++++ Excerpted text ++++
On Nov 13, 2012, at 3:15 PM, Prof Brian Ripley <rip...@stats.ox.ac.uk> wrote:

> Simon is pretty much off-line, which is why I replied.


Thank you for doing so.


> I would simply set the R->R64 symlink as the installer would have done in SL 
> and Lion.  The things will work as you expected.


Yeah, that's probably a good idea. Murphy's Law would kick in at some point and 
I would forget to use 'R64'. :-)

Thanks again,

Marc


> Because I have so many flavours of R installed, I make my own links (in 
> ~/bin, which is on my path).
> 
> On 13/11/2012 20:58, Marc Schwartz wrote:
>> 
>> On Nov 13, 2012, at 2:30 PM, Berend Hasselman <b...@xs4all.nl> wrote:
>> 
>>> 
>>> On 13-11-2012, at 21:07, Federico Calboli <f.calb...@imperial.ac.uk> wrote:
>>> 
>>>> On 13 Nov 2012, at 19:59, Prof Brian Ripley <rip...@stats.ox.ac.uk> wrote:
>>>> 
>>>>> Marc,
>>>>> 
>>>>> Start with 'which R', or run /usr/bin/R explicitly.
++++ Study material ++++
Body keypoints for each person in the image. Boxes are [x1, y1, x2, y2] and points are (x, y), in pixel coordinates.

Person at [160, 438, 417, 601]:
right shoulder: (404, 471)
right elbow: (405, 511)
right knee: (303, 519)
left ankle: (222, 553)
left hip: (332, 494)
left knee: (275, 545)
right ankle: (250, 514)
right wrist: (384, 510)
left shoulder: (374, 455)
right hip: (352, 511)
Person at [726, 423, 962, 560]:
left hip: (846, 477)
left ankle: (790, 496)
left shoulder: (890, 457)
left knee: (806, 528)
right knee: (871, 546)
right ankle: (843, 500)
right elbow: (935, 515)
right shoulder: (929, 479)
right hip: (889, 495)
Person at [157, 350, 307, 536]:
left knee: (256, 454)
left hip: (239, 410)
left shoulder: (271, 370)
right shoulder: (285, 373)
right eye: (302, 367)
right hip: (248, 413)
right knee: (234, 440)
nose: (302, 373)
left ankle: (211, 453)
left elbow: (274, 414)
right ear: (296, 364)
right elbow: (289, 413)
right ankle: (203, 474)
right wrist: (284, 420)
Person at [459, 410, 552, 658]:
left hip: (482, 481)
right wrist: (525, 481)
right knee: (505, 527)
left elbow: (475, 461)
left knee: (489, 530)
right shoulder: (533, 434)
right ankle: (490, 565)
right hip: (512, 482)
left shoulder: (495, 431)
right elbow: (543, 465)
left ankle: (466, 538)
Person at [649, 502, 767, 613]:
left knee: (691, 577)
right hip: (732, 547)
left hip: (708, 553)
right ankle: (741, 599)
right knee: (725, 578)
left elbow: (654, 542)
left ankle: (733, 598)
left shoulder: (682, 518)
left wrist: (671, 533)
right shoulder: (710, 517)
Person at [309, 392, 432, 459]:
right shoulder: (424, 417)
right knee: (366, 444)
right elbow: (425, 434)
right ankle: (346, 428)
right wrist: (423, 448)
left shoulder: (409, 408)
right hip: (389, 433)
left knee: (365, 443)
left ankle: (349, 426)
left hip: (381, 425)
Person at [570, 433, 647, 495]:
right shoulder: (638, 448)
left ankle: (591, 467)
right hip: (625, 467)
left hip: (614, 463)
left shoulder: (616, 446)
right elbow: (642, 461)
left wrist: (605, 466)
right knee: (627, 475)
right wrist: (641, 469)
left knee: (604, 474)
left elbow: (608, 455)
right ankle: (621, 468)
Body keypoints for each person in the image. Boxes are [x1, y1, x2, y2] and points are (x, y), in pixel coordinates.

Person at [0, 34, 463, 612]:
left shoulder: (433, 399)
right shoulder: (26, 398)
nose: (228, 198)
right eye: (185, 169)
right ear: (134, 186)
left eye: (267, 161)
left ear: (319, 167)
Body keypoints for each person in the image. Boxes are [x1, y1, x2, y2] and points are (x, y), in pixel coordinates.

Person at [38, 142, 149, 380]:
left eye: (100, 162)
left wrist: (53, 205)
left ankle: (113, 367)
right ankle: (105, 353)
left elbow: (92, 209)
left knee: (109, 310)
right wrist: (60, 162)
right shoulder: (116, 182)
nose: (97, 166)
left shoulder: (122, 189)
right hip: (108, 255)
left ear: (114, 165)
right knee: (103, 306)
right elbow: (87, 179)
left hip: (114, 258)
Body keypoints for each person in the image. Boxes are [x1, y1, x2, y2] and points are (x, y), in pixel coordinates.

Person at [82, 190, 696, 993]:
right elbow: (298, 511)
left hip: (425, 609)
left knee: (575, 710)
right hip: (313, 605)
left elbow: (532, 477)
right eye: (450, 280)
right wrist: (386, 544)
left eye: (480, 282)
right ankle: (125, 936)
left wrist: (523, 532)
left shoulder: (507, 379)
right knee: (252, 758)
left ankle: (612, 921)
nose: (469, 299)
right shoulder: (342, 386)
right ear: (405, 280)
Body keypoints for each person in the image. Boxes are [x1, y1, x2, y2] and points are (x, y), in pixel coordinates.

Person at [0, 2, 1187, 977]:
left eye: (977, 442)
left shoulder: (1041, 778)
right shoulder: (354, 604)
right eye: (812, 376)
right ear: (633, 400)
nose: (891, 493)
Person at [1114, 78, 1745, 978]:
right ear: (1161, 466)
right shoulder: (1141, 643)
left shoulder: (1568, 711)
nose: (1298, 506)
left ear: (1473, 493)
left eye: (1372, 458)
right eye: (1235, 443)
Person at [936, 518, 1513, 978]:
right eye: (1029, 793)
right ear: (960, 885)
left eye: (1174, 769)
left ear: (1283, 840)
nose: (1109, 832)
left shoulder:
++++
To do:
Answer each in the email thread about R on a Mac:
(a) Why did Brian Ripley reply instead of Simon?
(b) Where does Ripley make his own links to R?
(c) In Ripley's earliest quoted message, what does he tell Marc to start with?
Answer from the email thread alone.

Task output:
(a) Simon is pretty much off-line.
(b) In ~/bin, which is on his path.
(c) 'which R', or else running /usr/bin/R explicitly.